* _Problems to work on_:
#1 Answer these questions from the seminar announcement on error-tagged learner corpora:
(a) Where are all talks for the remainder of the year located?
(b) Which two learner corpora compiled at Louvain does the speaker describe?
(c) What menu-driven tool is used to insert the error tags and correct forms into the corpus?
#2 Pick up the seminar announcement on error-tagged learner corpora at the point where it stops, and carry the abstract on to its end.

16 January: DCLRS -- Sylviane Granger, Friday, January 18, 4pm, Walton Theatre

Dublin Computational Linguistics Research Seminar: Index of January 2002 | Dublin Computational Linguistics Research Seminar - Index of year: 2002 | Full index


----------------------------------------------------------
| Dublin Computational Linguistics Research Seminar |
| DCLRS 2001/2002 |
| DCU TCD UCD |
///////////////////////////////////////////////////////////


NOTE: All talks for the remainder of the year are located
in Davis House, Trinity College, University of Dublin.
This talk is in the Walton Lecture Theatre, which is
near the Arts Block entrance to the Lecky Library.

venue: Walton Lecture Theatre
Trinity College
time: 4:00-6:00, Friday, January 18
speaker: Sylviane Granger
Centre for English Corpus Linguistics
Université catholique de Louvain, Belgium


title: Compiling and Mining Error Tagged Learner Corpora


abstract:


After a brief introduction, where I define corpus
linguistics and its theoretical underpinnings, I will
give an overview of the field of learner corpus
research and describe two learner corpora compiled at
Louvain: the International Corpus of Learner English
(ICLE) and the French Interlanguage Database (FRIDA).
I will then focus on the issue of error annotation,
which is relevant for any corpus, but is particularly
important in the case of learner corpora, which
contain non-native data and therefore typically have a
much higher error rate (Granger 1998 & Dagneaux et al
1998).

I will describe a system of error annotation which has
been developed within the framework of the FreeText
project , whose aim is to develop a hypermedia
computer assisted language learning (CALL) system for
learners of French that relies on natural language
processing and incorporates error typologies based on
the analysis of extended corpora from learners of
different linguistic backgrounds.

Through a three-tiered system of XML tags, it is
possible to annotate every error in the corpus in
terms of (1) error domain (spelling, morphology,
grammar, lexis, etc.); (2) error category (number,
tense, voice, redundant, etc.); (3) part-of-speech
(noun, adjective, verb, etc.). The error tags and
correct forms are inserted in the corpus with the help
of a menu-driven error editor (the Louvain Error
Editor Toolbox). To ensure maximum
inter-annotator-consistency, the error annotation
system is described and illustrated in an Error
Tagging manual. Once annotated, the corpora can be
submitted to text retrieval software tools, such as
WordSmith Tools (OUP) to derive both quantitative
(error statistics) and qualitative (concordances)

* _Recorded information_:
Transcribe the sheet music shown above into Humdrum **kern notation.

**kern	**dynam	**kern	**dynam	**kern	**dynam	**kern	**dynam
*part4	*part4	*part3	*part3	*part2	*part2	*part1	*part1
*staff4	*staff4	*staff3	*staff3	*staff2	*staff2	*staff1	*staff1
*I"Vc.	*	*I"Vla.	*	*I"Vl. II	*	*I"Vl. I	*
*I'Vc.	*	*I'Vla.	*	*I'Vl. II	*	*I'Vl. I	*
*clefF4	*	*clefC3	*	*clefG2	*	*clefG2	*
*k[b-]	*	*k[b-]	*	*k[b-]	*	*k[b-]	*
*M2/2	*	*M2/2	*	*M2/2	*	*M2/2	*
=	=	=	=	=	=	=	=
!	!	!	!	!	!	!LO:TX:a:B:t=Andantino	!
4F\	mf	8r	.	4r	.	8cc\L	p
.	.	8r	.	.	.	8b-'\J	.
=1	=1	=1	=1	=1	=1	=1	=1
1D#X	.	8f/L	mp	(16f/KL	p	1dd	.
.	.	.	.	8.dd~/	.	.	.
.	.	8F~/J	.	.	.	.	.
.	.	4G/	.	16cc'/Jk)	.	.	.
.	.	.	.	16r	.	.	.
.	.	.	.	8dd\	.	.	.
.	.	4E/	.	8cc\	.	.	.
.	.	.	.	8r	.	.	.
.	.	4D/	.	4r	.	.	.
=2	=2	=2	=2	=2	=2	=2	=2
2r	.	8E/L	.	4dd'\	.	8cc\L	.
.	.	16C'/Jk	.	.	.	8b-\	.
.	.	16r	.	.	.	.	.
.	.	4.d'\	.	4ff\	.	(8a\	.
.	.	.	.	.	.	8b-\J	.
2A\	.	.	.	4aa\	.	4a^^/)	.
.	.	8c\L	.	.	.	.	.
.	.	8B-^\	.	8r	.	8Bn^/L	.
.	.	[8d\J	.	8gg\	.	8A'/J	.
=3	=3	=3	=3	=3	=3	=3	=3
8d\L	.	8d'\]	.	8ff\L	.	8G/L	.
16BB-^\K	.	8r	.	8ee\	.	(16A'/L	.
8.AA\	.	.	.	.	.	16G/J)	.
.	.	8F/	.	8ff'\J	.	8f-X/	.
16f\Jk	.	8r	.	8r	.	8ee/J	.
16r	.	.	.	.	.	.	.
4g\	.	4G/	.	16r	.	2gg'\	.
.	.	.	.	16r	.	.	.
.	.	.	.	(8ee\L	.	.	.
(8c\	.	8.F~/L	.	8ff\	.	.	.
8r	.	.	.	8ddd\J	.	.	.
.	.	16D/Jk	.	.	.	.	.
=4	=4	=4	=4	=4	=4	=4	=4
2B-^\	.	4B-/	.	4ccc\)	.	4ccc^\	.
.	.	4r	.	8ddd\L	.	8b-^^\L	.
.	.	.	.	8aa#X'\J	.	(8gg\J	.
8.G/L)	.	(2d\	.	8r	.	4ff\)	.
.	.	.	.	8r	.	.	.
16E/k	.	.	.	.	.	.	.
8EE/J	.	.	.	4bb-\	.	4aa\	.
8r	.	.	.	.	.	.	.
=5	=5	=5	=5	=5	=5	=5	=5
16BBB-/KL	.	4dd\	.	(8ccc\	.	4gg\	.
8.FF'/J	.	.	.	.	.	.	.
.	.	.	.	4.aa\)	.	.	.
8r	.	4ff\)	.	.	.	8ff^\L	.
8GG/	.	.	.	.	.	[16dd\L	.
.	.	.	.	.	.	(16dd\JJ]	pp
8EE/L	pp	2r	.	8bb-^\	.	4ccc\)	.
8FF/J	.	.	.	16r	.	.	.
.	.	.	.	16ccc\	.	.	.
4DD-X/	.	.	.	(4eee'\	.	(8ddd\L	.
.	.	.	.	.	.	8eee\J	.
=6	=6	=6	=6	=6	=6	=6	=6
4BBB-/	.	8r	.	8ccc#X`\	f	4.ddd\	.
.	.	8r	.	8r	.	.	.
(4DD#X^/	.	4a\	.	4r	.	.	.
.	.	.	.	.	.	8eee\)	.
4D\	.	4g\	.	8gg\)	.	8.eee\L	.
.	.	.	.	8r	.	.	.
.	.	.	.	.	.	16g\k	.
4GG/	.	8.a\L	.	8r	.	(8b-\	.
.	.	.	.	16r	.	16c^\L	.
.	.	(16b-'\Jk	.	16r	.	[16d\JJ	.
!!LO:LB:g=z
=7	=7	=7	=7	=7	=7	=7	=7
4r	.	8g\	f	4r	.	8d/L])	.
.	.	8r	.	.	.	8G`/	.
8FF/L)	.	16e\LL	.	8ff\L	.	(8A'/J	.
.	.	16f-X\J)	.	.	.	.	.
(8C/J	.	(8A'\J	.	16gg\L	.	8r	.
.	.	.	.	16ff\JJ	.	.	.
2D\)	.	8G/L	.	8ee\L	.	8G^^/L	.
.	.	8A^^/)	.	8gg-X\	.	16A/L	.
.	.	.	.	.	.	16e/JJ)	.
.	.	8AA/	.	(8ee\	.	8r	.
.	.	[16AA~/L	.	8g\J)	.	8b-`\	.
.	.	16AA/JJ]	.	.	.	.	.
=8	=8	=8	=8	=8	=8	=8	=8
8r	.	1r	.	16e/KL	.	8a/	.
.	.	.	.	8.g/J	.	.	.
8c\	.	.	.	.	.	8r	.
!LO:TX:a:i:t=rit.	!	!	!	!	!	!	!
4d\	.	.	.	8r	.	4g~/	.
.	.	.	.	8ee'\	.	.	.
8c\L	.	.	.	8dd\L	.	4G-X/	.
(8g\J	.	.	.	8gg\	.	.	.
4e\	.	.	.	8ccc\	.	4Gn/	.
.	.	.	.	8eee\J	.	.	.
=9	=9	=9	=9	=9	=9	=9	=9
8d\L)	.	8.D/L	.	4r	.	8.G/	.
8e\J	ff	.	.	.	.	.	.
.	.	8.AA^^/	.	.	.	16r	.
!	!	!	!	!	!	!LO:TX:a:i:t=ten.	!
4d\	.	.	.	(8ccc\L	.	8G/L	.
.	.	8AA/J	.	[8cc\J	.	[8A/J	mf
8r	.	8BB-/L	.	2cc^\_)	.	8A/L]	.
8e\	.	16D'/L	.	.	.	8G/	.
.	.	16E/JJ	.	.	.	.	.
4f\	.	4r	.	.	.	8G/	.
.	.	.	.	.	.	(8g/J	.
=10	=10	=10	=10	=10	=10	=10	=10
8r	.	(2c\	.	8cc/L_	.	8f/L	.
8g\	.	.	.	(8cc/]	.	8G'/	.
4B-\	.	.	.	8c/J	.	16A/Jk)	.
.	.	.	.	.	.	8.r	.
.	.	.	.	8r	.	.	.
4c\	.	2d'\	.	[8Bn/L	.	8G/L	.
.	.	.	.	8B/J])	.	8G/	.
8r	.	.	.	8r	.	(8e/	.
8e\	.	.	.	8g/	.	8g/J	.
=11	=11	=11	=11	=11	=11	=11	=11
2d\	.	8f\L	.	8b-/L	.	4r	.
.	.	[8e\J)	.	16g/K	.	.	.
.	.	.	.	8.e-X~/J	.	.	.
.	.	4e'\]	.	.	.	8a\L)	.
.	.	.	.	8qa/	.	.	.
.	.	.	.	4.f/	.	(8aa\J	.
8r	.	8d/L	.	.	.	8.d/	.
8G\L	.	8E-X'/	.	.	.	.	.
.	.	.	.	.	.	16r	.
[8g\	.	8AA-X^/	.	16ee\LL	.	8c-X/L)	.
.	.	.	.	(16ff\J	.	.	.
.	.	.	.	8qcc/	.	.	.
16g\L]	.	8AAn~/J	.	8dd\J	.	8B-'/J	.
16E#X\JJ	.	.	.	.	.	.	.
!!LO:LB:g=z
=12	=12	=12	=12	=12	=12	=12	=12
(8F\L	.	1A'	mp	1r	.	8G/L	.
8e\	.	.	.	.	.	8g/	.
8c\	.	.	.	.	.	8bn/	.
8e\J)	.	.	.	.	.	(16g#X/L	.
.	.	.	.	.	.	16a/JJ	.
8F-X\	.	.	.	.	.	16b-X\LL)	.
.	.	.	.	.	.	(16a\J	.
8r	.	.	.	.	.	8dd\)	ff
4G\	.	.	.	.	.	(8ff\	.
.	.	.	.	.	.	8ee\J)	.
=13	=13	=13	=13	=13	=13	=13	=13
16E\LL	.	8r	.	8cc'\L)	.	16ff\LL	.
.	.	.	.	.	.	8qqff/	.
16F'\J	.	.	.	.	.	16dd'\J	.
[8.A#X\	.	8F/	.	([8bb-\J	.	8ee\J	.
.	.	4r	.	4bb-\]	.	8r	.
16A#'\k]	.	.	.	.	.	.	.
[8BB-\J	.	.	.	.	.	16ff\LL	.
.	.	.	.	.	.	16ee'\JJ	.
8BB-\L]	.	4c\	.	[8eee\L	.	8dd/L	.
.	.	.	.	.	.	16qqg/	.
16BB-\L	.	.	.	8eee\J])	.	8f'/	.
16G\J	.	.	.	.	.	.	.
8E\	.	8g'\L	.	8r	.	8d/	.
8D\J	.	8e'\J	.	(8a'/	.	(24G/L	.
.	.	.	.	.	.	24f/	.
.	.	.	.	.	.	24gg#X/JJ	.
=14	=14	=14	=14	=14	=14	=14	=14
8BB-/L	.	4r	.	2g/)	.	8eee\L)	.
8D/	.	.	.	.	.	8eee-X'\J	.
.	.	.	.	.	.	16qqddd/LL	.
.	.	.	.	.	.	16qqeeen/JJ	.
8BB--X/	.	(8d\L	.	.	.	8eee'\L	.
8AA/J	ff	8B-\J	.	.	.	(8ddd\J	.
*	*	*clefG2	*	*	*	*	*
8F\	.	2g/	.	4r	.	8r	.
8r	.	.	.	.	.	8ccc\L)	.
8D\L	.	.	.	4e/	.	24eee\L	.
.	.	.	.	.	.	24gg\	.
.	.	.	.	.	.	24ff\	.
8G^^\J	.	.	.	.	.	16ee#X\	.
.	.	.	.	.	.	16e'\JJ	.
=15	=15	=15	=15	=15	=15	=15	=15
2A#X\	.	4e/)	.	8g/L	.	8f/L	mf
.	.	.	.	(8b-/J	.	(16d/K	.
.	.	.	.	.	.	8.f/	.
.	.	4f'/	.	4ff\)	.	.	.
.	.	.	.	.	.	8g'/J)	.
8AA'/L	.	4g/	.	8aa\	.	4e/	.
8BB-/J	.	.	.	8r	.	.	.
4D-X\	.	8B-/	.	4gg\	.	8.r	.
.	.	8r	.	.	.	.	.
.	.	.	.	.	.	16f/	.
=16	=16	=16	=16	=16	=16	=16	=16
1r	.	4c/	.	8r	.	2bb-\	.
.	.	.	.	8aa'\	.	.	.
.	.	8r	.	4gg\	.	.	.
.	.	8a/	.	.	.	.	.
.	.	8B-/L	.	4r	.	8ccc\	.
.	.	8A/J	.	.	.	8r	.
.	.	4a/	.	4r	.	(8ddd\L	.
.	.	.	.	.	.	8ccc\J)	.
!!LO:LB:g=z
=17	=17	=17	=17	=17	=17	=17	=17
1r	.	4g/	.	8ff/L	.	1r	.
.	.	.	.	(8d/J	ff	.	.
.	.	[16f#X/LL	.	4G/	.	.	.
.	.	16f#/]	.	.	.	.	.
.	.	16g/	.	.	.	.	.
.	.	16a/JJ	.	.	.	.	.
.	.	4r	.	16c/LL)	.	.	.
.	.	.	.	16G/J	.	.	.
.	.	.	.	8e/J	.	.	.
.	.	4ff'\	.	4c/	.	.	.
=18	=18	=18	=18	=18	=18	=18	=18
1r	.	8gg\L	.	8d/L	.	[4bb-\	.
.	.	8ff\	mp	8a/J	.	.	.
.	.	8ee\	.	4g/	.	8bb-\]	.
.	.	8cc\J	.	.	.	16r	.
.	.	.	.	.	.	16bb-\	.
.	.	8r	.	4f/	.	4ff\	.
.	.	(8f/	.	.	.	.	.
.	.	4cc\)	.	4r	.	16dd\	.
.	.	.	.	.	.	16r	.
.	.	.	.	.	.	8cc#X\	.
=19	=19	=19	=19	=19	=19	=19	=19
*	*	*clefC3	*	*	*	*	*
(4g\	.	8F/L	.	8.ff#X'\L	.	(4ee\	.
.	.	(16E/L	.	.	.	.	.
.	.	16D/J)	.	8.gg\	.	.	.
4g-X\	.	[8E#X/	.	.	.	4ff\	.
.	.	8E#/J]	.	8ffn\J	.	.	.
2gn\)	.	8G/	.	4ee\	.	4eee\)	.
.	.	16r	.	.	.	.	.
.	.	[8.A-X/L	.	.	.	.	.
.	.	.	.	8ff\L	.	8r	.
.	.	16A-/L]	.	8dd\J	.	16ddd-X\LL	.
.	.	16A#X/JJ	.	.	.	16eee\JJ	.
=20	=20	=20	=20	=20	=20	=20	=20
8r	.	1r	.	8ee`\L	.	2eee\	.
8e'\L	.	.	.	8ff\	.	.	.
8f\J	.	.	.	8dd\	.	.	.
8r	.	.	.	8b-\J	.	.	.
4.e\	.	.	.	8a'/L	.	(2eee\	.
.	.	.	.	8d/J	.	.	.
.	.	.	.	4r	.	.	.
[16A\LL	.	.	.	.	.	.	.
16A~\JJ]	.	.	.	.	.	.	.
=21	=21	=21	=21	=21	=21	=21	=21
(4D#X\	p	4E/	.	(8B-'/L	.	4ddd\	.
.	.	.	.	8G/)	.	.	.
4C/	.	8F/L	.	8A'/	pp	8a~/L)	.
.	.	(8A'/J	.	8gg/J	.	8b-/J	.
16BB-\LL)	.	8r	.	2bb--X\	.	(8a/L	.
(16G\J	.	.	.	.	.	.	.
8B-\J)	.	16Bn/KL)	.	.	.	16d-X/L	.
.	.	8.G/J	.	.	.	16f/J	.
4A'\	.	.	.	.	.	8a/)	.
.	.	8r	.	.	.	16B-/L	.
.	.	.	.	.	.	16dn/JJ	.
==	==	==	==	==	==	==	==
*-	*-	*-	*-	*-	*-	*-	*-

* _Answers for this exercise_:
#1
(a) In Davis House, Trinity College, University of Dublin.
(b) The International Corpus of Learner English (ICLE) and the French Interlanguage Database (FRIDA).
(c) The Louvain Error Editor Toolbox.

#2
results, both of which are then used to inform the
error diagnosis system incorporated in the CALL
program. Another possible use of error tagged corpora
include improvement of automatic error detection
systems, such as Hardt's (2001) comma checking system,
which uses the transformation-based learning system of
the Brill tagger.

References

Dagneaux E., Denness E., Granger
S. 1998. Computer-aided Error Analysis. System. An
International Journal of Educational Technology and
Applied Linguistics 26(2): 163-174.

Granger S. 1998. Learner English on Computer. Addison
Wesley Longman: London & New York.

Hardt D. 2001. Comma checking in Danish. In Rayson P.,
Wilson A., McEnery T., Hardie A. & Khoja S. (eds.)
Proceedings of the Corpus Linguistics 2001
Conference. University Centre for Computer Corpus
Research on Language. Lancaster University: Lancaster:
266-271.

FreeText stands for French in Context: An advanced
hypermedia CALL system featuring NLP tools for a smart
treatment of authentic documents and free production
exercises . The FreeText project is funded under the
User-friendly Information Society (IST) programme of
the 5th framework programme of the European Commission
(Key Action: Multimedia Content and Tools; Action
Line: Education and Training; Contract number:
IST-1999-13093).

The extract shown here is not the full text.